La Stampa 10.2.18
Oggi la manifestazione antifascista, scuole
chiuse e autobus fermi I negozianti abbassano le serrande. Il sindaco:
spero sia una festa
di Francesco Grignetti
La manifestazione antifascista e antirazzista si farà. Il prefetto ha dato il permesso. «Garantiscono che sarà pacifica».
Il
ministro Marco Minniti aveva appoggiato l’appello del sindaco a
soprassedere, ma non è andata così. Ora Macerata si prepara a un sabato
difficile. Chiuse scuole e università, uffici e negozi. Sbarrate persino
le chiese; non si terrà la messa vespertina.
Al corteo, che
resterà fuori dalle antiche mura, si attendono alcune migliaia di
manifestanti: ci saranno la presidente dell’Arci Francesca Chiavacci e
Sabina Guzzanti, Gino Strada di Emergency e diversi parlamentari di LeU,
l’associazione Libera di don Ciotti e i circoli dell’Anpi, la
segretaria della Fiom Francesca Re David, il mondo delle Ong, il
presidente del Gus, Paolo Bernabucci, i radicali di Più Europa. In
città, però, è bastato leggere l’elenco delle sigle che aderiscono, i
centri sociali, i circoli anarchici, gli antagonisti, pure i pullman in
arrivo dal Nord Europa, e poi gli slogan barricadieri del centro sociale
di qui, il Sisma, ed ecco che a Macerata sembra d’essere alla vigilia
di una giornata da guerriglia urbana.
Ci sono negozianti che
stanno montando tavole di legno alle vetrine, manco fossero i sacchi di
sabbia alle finestre che cantava Lucio Dalla. In via Gramsci, il signor
Giuseppe Romano si preoccupa del suo negozio: «Sa - racconta - oggi
abbiamo provato in tanti ad abbassare la serranda. Impossibile. È del
tutto arrugginita perché queste è la nostra vita a Macerata: qui i
negozianti non abbassano mai le serrande perché non abbiamo motivo di
avere paura. Questa è una piccola città tranquilla dove non succede mai
niente. Perciò ho dovuto chiamare un falegname. Non voglio rischiare».

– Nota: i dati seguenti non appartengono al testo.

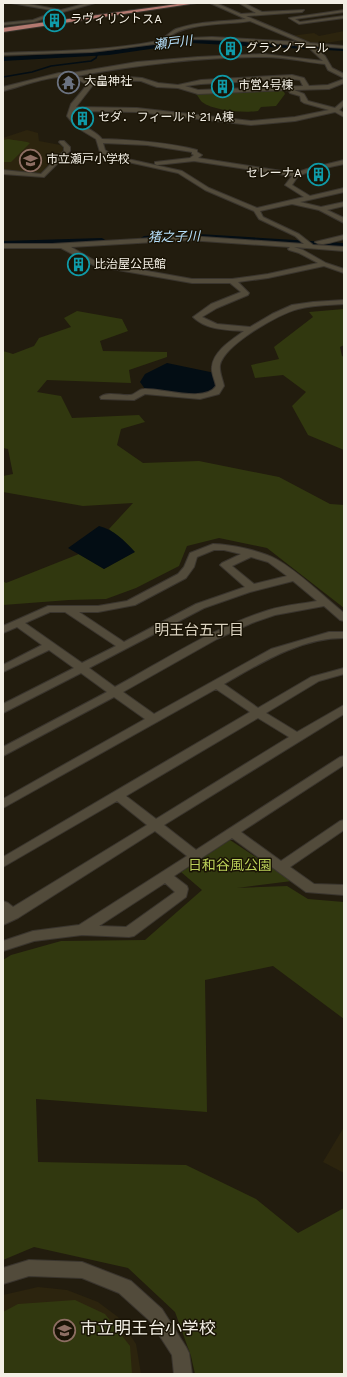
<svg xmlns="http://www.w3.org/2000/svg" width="347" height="1377" font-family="Overpass,'Noto Sans JP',sans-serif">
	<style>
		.built { fill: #2c240e }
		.green { fill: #31380f }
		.water { fill: #030d14 }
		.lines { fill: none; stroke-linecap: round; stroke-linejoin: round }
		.stream { stroke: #030d14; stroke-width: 1.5 }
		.river { fill: #030d14; fill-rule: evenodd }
		.minor-casing { stroke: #3a352e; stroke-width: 2 }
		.major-casing { stroke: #3a352e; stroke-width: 2 }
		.minor { fill: #524b3b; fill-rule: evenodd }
		.major { fill: #b37970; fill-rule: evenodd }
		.labels { text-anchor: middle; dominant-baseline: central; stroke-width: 3; stroke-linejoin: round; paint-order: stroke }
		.far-poi-label { font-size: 12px; fill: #f3efe5; stroke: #191305; text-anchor: start }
		.far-water-label { font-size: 13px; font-style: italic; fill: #b6e0fc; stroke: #191305 }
		.park-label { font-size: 14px; fill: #bacf58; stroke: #191305 }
		.neighbourhood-label { font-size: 15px; fill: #dbd3c0; stroke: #191305 }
		.near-poi-label { font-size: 17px; fill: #f3efe5; stroke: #191305; text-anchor: start }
	</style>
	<rect width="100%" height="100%" fill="#221c0e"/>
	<path class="built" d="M344 31V40L320 44H313L290 36 314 33 319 36Z
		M27 130 38 133 39 141 66 146V150L41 174 3 171V138Z
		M344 1127V1173L323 1162Z
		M38 1287 67 1290 98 1302 118 1317 136 1344 141 1374H3V1295Z"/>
	<path class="green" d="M283 90 285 94 276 106 261 107 258 111C244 113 214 111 202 102 200 100 198 96 196 94Z
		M8 139C16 141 22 140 30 143L11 162H3V140Z
		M344 309V345L340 347 342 356 344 357V450L308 435 292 406 306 392 283 375 255 378 251 365 279 359 274 347 313 317 309 312Z
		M77 311 122 319 128 331 100 341 103 351 167 352V357L129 370 131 383 47 380 37 392 61 396 72 418 139 415 145 422 121 429 117 445 143 463 199 461 279 477 330 504 344 505V608L267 548 219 538 187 546 179 566 136 588 106 599 69 600 3 605V581L6 583 79 554 104 569 134 552 109 529 133 503 83 506 3 492V476L13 474 8 449 3 448V351L13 354 34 346 39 338 71 327 64 318Z
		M230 840 292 881 237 888 287 886 308 899 344 902V1019L273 966 205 980 207 1112 36 1099 38 1162 186 1165 256 1199 298 1233 344 1208V1374H195L191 1356 175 1312 128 1268 34 1247 3 1260V960L11 955 61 941 145 940 202 890 181 872Z
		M75 1300 105 1314 130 1346 132 1374H3V1312L18 1304Z"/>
	<path class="water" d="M167 363 215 373 218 384C216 386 214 389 212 391 199 397 159 393 145 389L140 382 145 374Z
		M99 526C114 530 124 540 135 552L104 569 68 548Z"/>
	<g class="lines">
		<path class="stream" d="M3 77 32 72 51 66 91 61 96 58 97 55 93 54"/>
		<path class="river" d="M191 39 344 47V51L191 43 109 55 3 61V57L109 51Z
			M183 233 344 243V249L183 239 144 242 139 239 144 236Z
			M102 238 107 241 106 243 42 247H3V241Z"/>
		<defs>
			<path id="minor" d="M11 3H23L61 10 88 3H95L63 12 34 22 3 25V23L33 20 57 11Z
				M210 3H216L241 14 256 13 239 3H244L262 12 304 10 302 12 246 16 310 43 344 46V48L313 46 325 56 332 68 344 74V78L328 70 325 64C304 62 282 56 261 57 199 57 138 65 77 76L87 80 116 76 142 78 158 83 178 85 201 80 292 75 304 78 309 86 328 85 344 79V83L329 89 294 90 304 94 308 101 335 108 344 100V105L339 110 344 113V117L335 112 295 121 251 125 137 112 75 111 73 116C80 127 94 129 102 139 134 140 166 142 197 150V152L202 155 198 158 295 173 307 169 344 160V164L311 171 298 176 292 185 310 196 344 188V192L300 202 321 207 344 202V206L327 210 344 218V223L319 210 292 204 260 211 263 217 299 234 313 245 344 247V251L294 247 303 250 326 263 344 269V273L324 266 268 278 238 282 249 293 248 295 217 308 202 317 217 324 250 327 272 314 292 305 313 302 344 300V304C329 305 313 305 298 309 279 314 225 344 220 365 219 372 223 380 224 386L219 394 200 399 145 394 134 400 101 399 100 397C107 391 122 396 130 395 135 395 138 389 144 389 162 388 205 403 216 386 215 380 211 373 212 367 213 351 233 339 244 331 227 330 206 330 193 317L211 304 241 292 230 283H192L95 266 61 248H3V244H52L188 236 304 244 295 236 259 219 254 211 205 190 178 173 110 158 100 152 96 139 76 127 67 116 71 104 87 85C83 82 76 78 70 77 55 74 19 87 3 91V87L59 73H72L137 62 198 57 263 54 323 61 307 46 231 40 193 39 92 52 3 55V53C55 51 107 51 158 41 164 39 170 32 176 29 198 21 223 22 246 19ZM250 21 300 42 212 37 167 39C183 22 228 25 250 21ZM292 79 300 80 303 86 198 90 185 86 201 84ZM116 80 141 81 157 87 178 88 198 94 288 90 290 93 300 96 301 101 304 103 329 110 295 117 251 121 137 108 76 107 93 85 91 83ZM103 143 147 145 192 152V154L194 155 190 158 155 162V164L157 165 194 161 292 176 285 185 304 197 257 208 209 188 182 171 114 156 105 150ZM188 240 290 247 288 249 289 250 299 253 318 263 268 274 232 279H192L97 262 71 247Z
				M344 10V12L295 19 300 22 344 16V18L299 24 289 18Z
				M60 141H64L70 147V151L44 177 3 174V170L41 174 64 151V147L59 142Z
				M344 235V239C335 241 322 247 315 242Z
				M213 544C229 544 262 551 276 559 299 572 323 596 344 613V621L340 620 324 606 275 615 252 623 217 639 123 692 154 714 271 649 329 632H344V638C300 638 261 663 224 684L258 708 311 677 344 668V674L319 681 266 713 297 732 344 705V714L164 825 196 850 340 757 344 756V765L241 832 281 861 340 821 344 820V830L290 867 314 884 344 885V895L306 892 232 838 174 876 187 886 188 889 186 897 134 936 129 937 82 935 34 941 3 951V941L33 931 79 925 187 856 155 831 18 918 3 925V901L8 903 13 907 147 825 117 801 3 867V857L250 712 216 689 3 808V799L145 719 114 697 3 756V747L107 692 81 673 3 713V704L74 668 49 650 3 672V665L42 645 17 627 3 633V626L48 606H98L127 601 178 574 184 567 190 553ZM214 550H224L241 554 222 563 220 565 245 587 196 604 124 642 79 612H98L135 605 186 578 194 567 197 557ZM251 557 268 562 287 576 254 584 232 566ZM293 581 317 601C302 604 284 605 269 610 214 627 165 660 115 687L89 668 204 608 250 592ZM50 612H65L116 646 82 663 25 623ZM258 718 289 737 156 819 126 796ZM165 883 175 892 126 927 99 926Z
				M29 1260 82 1262 131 1281 162 1309 186 1347 189 1353 192 1374H174L172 1355 150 1321 119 1293 82 1278 29 1276 3 1284V1268Z"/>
			<path id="major" d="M185 3H197L3 32V28Z"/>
		</defs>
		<use href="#minor" class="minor-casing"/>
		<use href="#major" class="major-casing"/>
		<use href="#minor" class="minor"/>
		<use href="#major" class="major"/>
	</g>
	<defs>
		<symbol id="building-ring" viewBox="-11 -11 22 22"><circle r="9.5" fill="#191305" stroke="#0f9aa8" stroke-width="1.5"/><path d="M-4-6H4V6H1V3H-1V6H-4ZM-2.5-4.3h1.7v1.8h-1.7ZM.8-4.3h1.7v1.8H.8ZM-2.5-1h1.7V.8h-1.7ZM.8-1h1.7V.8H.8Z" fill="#0f9aa8"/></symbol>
		<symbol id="temple-ring" viewBox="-11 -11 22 22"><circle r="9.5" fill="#191305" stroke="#6b7280" stroke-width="1.5"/><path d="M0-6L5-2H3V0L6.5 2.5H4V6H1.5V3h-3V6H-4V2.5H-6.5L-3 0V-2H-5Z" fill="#6b7280"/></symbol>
		<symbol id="school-ring" viewBox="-11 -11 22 22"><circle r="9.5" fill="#191305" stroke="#8d6e63" stroke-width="1.5"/><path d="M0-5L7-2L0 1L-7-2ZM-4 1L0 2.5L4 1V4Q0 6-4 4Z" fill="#8d6e63"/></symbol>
	</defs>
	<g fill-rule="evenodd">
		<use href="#building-ring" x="42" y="8" width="25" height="25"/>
		<use href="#building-ring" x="218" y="36" width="25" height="25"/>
		<use href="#temple-ring" x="56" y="70" width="25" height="25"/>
		<use href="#building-ring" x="210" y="74" width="25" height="25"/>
		<use href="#building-ring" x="70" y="106" width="25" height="25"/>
		<use href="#school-ring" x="18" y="148" width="25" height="25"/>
		<use href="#building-ring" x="306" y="162" width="25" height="25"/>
		<use href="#building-ring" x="66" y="252" width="25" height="25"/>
		<use href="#school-ring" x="52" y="1318" width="25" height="25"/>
	</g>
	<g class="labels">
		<g class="far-poi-label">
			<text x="70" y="20">ラヴィリントスA</text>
			<text x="246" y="49">グランノアール</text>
			<text x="84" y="82">大畠神社</text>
			<text x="238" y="86">市営4号棟</text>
			<text x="98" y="118">セダ． フィールド 21 A棟</text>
			<text x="46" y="160">市立瀬戸小学校</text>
			<text x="302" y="174" text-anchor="end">セレーナA</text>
			<text x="94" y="265">比治屋公民館</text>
		</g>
		<g class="far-water-label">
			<text transform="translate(173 44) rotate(-7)">瀬戸川</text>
			<text transform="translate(174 238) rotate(-1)">猪之子川</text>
		</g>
		<g class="park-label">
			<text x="230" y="866">日和谷風公園</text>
		</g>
		<g class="neighbourhood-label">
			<text x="199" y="631">明王台五丁目</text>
		</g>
		<g class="near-poi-label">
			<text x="80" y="1330">市立明王台小学校</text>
		</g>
	</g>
	<rect width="347" height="1377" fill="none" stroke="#f3efe5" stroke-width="8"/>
</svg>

Il suo vicino ha fatto incetta di grosse lastre di polistirolo. In
piazza della Libertà, il ristorante terrà aperto, ma per sicurezza il
titolare ha detto alla moglie incinta di non uscire di casa. E così si
spargono le voci più incontrollabili, anche grottesche, tipo i ragazzi
cattivi che comprano le felpe nere all’outlet fuori città. Sorride
imbarazzata la signora Giulia, del bar in centro: «Noi non siamo
abituati. Questa non è mica una grande città».
Di grande c’è solo
la paura. È quel che dice anche il vescovo, monsignor Nazzareno Marconi:
«Se qualsiasi altra cittadina si trovasse tutte le tv e i giornali per
una settimana a dire quello che dicono, alla fine si spaventerebbe. Io
non voglio minimizzare né ciò che è successo a quella figliola, né la
gravità dell’azione di quel ragazzo che vedo imbevuto di idee non sue...

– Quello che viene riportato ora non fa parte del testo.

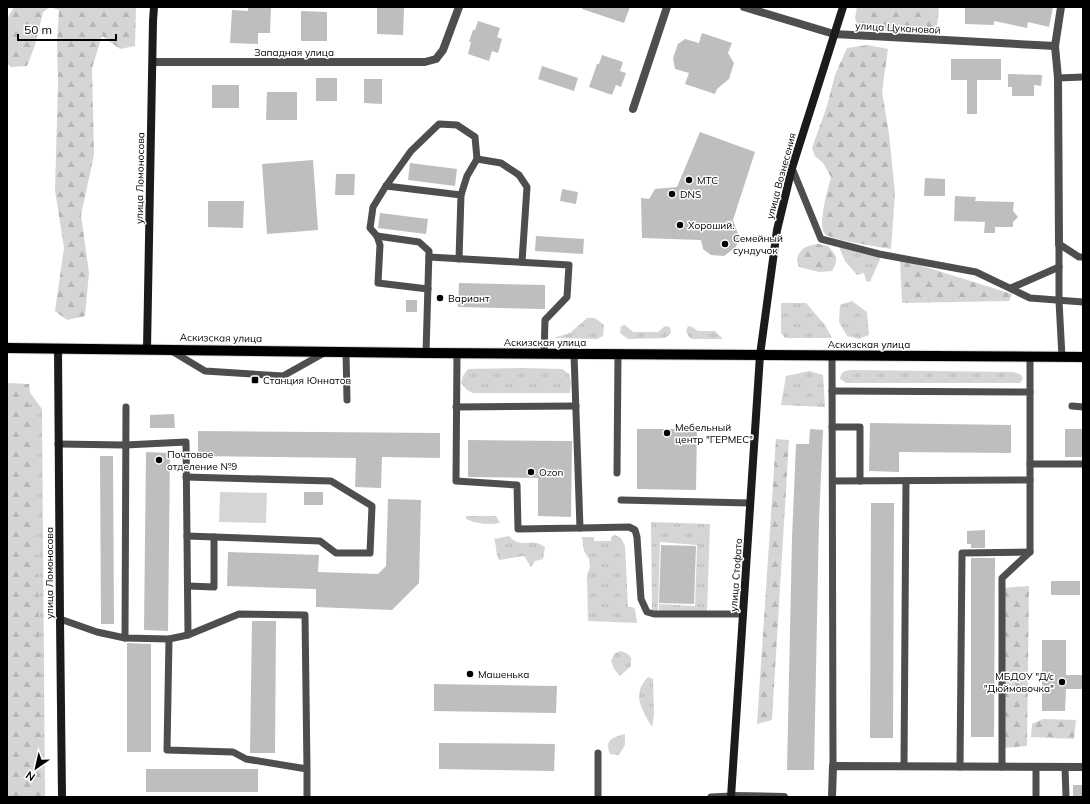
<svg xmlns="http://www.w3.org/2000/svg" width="1090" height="804" viewBox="0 0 1090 804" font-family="Mulish,sans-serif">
	<defs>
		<pattern id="grass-tufts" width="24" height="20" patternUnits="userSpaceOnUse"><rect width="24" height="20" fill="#d5d5d5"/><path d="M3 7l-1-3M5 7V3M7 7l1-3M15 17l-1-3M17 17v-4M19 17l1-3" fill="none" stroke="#b5b5b5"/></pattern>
		<pattern id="forest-firs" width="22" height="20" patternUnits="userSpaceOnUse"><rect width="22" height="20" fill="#d5d5d5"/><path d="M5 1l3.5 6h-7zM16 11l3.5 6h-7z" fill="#b5b5b5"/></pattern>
	</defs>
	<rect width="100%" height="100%" fill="#fff"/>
	<!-- grass -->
	<g fill="url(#grass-tufts)">
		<polygon points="839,247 881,257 870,282 866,281 864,273 857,275 845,261"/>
		<polygon points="852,301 867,312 869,335 859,339 847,336 839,322 840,305"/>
		<polygon points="781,303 806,303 825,325 832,338 785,338 781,333"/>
		<polygon points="587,318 595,318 604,325 603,336 597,339 553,338 570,333"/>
		<polygon points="625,325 633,332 658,332 665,326 670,327 671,333 665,338 628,339 620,333 621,326"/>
		<polygon points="688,326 692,327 698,331 715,331 723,339 692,339 689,337 686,331"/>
		<polygon points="520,368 562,369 569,374 571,382 570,393 473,393 467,390 461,383 463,376 468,369"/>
		<polygon points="851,370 1013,372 1020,374 1023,378 1020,383 846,383 840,379 841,374 845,371"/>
		<polygon points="809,371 823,375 825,407 781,405 786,376"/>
		<polygon points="26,387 42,409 45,797 7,797"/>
		<path d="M466,516h30l4,7c-11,2 -23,1 -34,-4z"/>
		<polygon points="651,522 710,524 707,612 659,611 659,604 695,606 697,545 660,542 658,611 652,611"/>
		<polygon points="615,535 621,538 625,546 628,607 632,607 635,609 637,623 588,621 587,575 590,567 589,559 584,551 582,537 594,537 594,541 611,541 611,537"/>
		<path d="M509,536c2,2 5,5 8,6 11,4 15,-4 28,5l-2,12 -8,2 -4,6 -7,-11 -25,4c-4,-8 -2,-14 -5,-21z"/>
		<polygon points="621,651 628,654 631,658 631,666 620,676 614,669 611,661 615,653"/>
		<path d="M648,677l5,2 1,36 -2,12c-10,-18 -21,-32 -4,-50z"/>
		<path d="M625,734v11l-6,10 -9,-1c-6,-14 3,-17 15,-20z"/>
	</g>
	<!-- forest -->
	<g fill="url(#forest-firs)">
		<polygon points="14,7 50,7 43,12 35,45 27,66 11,67 7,63 7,19"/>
		<polygon points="50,7 136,7 135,46 120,49 102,36 92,68 94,155 81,215 89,273 85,316 67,320 55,311 64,248 55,190 58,83 57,43 59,10"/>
		<path d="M857,7h82l-3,32c-26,-4 -52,-9 -78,-12l-3,-9z"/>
		<path d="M868,45l20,4 -6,42 7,43 6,59 -4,56c-11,-2 -60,-9 -66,-15 -8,-9 3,-45 6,-57l-8,-14 -8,-7 -3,-8 15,-42 8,-31 12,-27z"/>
		<path d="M818,244l10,2c9,10 11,13 4,25l-13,1 -20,-5 -2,-7c2,-12 11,-15 21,-16z"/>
		<polygon points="900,259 1012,294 1009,301 902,303"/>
		<polygon points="7,383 29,384 31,402 45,797 7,797"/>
		<polygon points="776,439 789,440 772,720 757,724"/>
		<polygon points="1029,586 1027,746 1003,748 1001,588"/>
		<polygon points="1043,719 1076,720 1074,739 1031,737 1032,724"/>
	</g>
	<!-- pitch -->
	<polygon fill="#d5d5d5" points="220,492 267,493 266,523 219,522"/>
	<!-- building -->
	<g fill="#bebebe">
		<polygon points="248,7 271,7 270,33 258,33 258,44 230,43 232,10 248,11"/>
		<polygon points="377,7 404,7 403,35 377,34"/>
		<polygon points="582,7 630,7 624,23 582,9"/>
		<polygon points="965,7 1053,7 1049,27 1028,22 1027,28 994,21 994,25 965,24"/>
		<polygon points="301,11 327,12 327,41 301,41"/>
		<polygon points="478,21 500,28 497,37 502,39 498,53 492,51 489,61 468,54 471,42 469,42 473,30 475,30"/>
		<polygon points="702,33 732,43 728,53 734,63 729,79 717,89 715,94 685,84 689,73 675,69 673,58 678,44 685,39 699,43"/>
		<polygon points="602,55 623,62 620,71 626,73 621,87 616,85 612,95 589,87 597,64 599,64"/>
		<polygon points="951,59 1001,59 1001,80 977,80 977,114 967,114 967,80 951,80"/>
		<polygon points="542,66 578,78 574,91 538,79"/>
		<polygon points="1008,74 1042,75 1041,86 1034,85 1034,96 1012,96 1012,87 1008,87"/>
		<rect x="316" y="78" width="21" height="23"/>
		<polygon points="364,79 382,79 382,104 364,103"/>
		<rect x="212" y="85" width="27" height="23"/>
		<polygon points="267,92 297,92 297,120 266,120"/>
		<polygon points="700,132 755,152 733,220 739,237 736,247 724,256 711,255 703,249 701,240 642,238 641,198 649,199 655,189 677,187"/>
		<polygon points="313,160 318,230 267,234 262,164"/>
		<polygon points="410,163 457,169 455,186 408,180"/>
		<polygon points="336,174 355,174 354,195 335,195"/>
		<polygon points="925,178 945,179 945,196 924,196"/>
		<polygon points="562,189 578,192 576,204 560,201"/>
		<polygon points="955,196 976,197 975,201 1014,202 1013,211 1018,217 1013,222 1013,227 995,227 995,233 984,233 985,222 954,221"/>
		<polygon points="208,201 244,201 243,228 208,227"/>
		<polygon points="380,213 428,219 426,234 378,228"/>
		<polygon points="536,236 584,239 583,254 535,251"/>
		<polygon points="459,283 545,285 545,309 458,307"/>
		<rect x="406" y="300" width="11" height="12"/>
		<polygon points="174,414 175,428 150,428 150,415"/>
		<polygon points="870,423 1011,425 1011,453 899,452 899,472 869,471"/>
		<polygon points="637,429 697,429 696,490 637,489"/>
		<polygon points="810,429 823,430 819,520 814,770 787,770 792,538 796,444 809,444"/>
		<rect x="1065" y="429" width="18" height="28"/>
		<polygon points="198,431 440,433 440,458 382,457 381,488 355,487 356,458 198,456"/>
		<polygon points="468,440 572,441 571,517 538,516 538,478 468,477"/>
		<polygon points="146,452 170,453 168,631 144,630"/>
		<polygon points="100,456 113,456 114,624 101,624"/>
		<rect x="304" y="492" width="19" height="13"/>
		<polygon points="388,499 421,500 419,583 392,610 316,607 316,589 227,586 228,552 319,555 318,572 378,574 386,566"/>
		<polygon points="871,503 894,503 893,738 870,738"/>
		<polygon points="985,530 985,548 971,548 971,544 967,544 967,531"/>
		<polygon points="661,545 696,546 694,604 659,603"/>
		<polygon points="971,558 995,558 994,737 971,737"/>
		<rect x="1051" y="581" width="29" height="14"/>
		<polygon points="252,621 276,621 275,753 250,753"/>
		<polygon points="1042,640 1066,640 1066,675 1083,675 1083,689 1066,689 1065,711 1042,711"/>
		<polygon points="127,643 151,644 151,752 127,752"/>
		<polygon points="434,684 557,686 556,713 434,711"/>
		<polygon points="439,743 555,744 554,771 439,769"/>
		<rect x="146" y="769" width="112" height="23"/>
		<rect x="1073" y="785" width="10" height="12"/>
	</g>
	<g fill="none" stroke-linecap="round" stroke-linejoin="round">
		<!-- primary casing -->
		<g stroke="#dbdbdb" stroke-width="12">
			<polyline id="primary" points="7,348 426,353 1083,357"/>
		</g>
		<!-- lane -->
		<g stroke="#4e4e4e" stroke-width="7">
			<polyline points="1058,78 1083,77"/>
			<polyline points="477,159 501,163 519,175 527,187 522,262"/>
			<polyline points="792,168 821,239 879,254 976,272 1030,298 1083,302"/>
			<polyline points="386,186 461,195 459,259"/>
			<polyline points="377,236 419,242 429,251 426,353"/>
			<polyline points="1059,244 1059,301 1062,357"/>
			<polyline points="1059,244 1079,257 1083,257"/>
			<polyline points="429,257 569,265 567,297 545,320 544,354"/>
			<polyline points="1011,288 1059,267"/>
			<polyline points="428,289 378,283 380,245 377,236 370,228 373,207 386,186 411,151 439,124 457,125 475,137 477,159 467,176 461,195"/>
			<polyline points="170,350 205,371 283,376 324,353"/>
			<polyline points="346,352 347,400"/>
			<polyline points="457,353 456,481 517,485 518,529 580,528 574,354"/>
			<polyline points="832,356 833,766"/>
			<polyline points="1030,357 1030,464 1083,464"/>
			<polyline points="832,391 1030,392"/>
			<polyline points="1072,406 1083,407"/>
			<polyline points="456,407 576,406"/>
			<polyline points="832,427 860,427 860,481"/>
			<polyline points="58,444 125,445 186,442 188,635"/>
			<polyline points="617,473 618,354"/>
			<polyline points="186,477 331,481 372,506 370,553 336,553 320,541 187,536"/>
			<polyline points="833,481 1030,480"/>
			<polyline points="621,500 750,503"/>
			<polyline points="580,528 629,527 635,530 637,537 641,599 647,612 654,614 743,614"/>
			<polyline points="188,586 214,587 214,537"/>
			<polyline points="60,619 97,632 125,638 169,639"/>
			<polyline points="125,638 126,407"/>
			<polyline points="598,753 598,797"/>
			<polyline points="904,766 906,481"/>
			<polyline points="960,767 962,553 1030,552"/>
			<polyline points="1002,767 1002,578 1030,552 1030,464"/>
			<polyline points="1036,767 1036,797"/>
			<polyline points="1065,767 1066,797"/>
			<polyline points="307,797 307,769 246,759 233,752 167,750 169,639 188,635 239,614 305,615 307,769"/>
			<polyline points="711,797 732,796"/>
		</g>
		<!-- street -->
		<g stroke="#4e4e4e" stroke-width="8">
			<polyline points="744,7 834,34 1055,46"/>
			<polyline points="153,62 425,62 436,59 443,50 459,7"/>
			<polyline points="633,109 667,7"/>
			<polyline points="1059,244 1058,78 1055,46 1061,7"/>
			<polyline points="732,796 784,797"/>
			<polyline points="832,797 833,766 1083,767"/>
		</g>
		<!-- secondary -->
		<g stroke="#1b1b1b" stroke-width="8">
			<polyline points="58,349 60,619 62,797"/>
			<polyline points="147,349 153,21 154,7"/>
			<polyline points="731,797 760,355 777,230 792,168 843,7"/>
		</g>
		<!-- primary -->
		<use href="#primary" stroke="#000" stroke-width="10"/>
	</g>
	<!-- markers -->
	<g fill="#000" stroke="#fff" stroke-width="1.5">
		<circle cx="689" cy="180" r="4"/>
		<circle cx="672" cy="194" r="4"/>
		<circle cx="680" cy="225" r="4"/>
		<circle cx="725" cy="244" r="4"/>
		<circle cx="440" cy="298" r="4"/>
		<rect x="251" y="376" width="8" height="8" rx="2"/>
		<circle cx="667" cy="433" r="4"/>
		<circle cx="159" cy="460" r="4"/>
		<circle cx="531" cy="472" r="4"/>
		<circle cx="470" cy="674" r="4"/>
		<circle cx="1062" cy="682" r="4"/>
	</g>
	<g text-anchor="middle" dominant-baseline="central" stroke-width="3" stroke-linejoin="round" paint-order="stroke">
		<!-- street labels -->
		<g font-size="10" fill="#000" stroke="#fff">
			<text transform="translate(898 28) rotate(3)">улица Цукановой</text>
			<text x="294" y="52">Западная улица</text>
			<text transform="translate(781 176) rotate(-75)">улица Вознесения</text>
			<text transform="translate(140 178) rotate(-89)">улица Ломоносова</text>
			<text transform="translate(221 338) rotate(1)">Аскизская улица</text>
			<text x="545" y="342">Аскизская улица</text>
			<text x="869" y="344">Аскизская улица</text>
			<text transform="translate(49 573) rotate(-90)">улица Ломоносова</text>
			<text transform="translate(736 575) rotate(-86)">улица Стофато</text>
		</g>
		<!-- poi labels -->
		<g font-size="10" fill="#000" stroke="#fff" text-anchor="start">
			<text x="697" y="180">МТС</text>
			<text x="680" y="194">DNS</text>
			<text x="688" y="225">Хороший.</text>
			<text x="733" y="238">Семейный<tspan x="733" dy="12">сундучок</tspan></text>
			<text x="448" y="298">Вариант</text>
			<text x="263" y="380">Станция Юннатов</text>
			<text x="675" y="427">Мебельный<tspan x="675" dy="12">центр "ГЕРМЕС"</tspan></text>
			<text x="167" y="454">Почтовое<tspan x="167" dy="12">отделение №9</tspan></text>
			<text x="539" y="472">Ozon</text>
			<text x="478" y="674">Машенька</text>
			<text x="1054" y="676" text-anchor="end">МБДОУ "Д/с<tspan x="1054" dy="12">"Дюймовочка"</tspan></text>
		</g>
	</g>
	<!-- border -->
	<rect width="1090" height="804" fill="none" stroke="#000000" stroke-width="16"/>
	<!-- north arrow -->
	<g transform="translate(36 768) rotate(214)" stroke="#ffffff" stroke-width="3" paint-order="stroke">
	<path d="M0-3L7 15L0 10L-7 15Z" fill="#000000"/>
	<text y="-6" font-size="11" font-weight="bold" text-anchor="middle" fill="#000000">N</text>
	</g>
	<!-- scale -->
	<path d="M18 34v6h98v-6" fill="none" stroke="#000000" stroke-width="2"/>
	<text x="24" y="34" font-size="12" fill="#000000" stroke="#ffffff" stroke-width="3" paint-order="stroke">50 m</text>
</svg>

Mi dà l’idea di quelli che prendono tutto quello che c’è su Internet.
Ma senza senso critico, sono capaci di credere anche che i marziani
siano fra noi».
Figurarsi che fino alla settimana scorsa Macerata,
città straordinaria nell’accoglienza, dove la qualità della vita è
eccellente, il centro è un salotto senza macchine, e ottima è la
stagione lirica allo Sferisterio (un teatro ottocentesco a cielo aperto,
unico al mondo), era tutta proiettata per diventare la Capitale della
Cultura del 2020. «Ma ora ci troviamo a essere diventati il simbolo
della ferocia del mondo e non ce lo meritiamo».
Il sindaco dem,
Romano Carancini, aveva fatto un appello a rinviare la manifestazione.
Poi ha sperato in un divieto della prefettura. Alla fine non è andata
così «e io spero tanto che tutto fili liscio. Però qualche
preoccupazione ce l’ho». Per oggi il sindaco ha chiuso le scuole e
sospeso gli autobus al pomeriggio. A ruota hanno seguito gli uffici
pubblici, i negozi, i ristoranti, persino i parcheggi coperti. Chiusa
anche l’università. E le chiese. Il sindaco s’arrabbia però a sentire
che gli danno dell’antidemocratico o d’essere un antifascista troppo
tiepido. «Io - dice - condivido i contenuti della manifestazione dalla A
alla Zeta. Però sento anche le voci della città. E ripeto che Macerata
aveva bisogno di rifiatare. Non ho mai detto che l’antifascismo non si
debba esprimere. È falso. Io dicevo che se la manifestazione fosse stata
spostata di qualche giorno, magari tanti che oggi non manifesteranno
avrebbero capito l’importanza di esserci. A farla così, a caldo, si
rischia di manifestare per autoreferenzialità». Lui, Carancini, per
coerenza, non ci sarà. «Naturalmente mi auguro che sia una festa. È
importante che la manifestazione sia antifascista, antirazzista, e a
difesa del valore della vita, perché ci sono stati i feriti, ma anche
quella povera ragazza morta».
Non è cerchiobottismo. È piuttosto
il fastidio di essersi trovati al centro delle cronache nazionali e
internazionali, ed epicentro della campagna elettorale. Sussurra anche
il vescovo: «Io non prendo posizioni politiche, ci mancherebbe. Però
tanta attenzione verso le vittime non mi sembra sia per vicinanza
cristiana. Né da una parte, né dall’altra. Avranno i loro motivi...».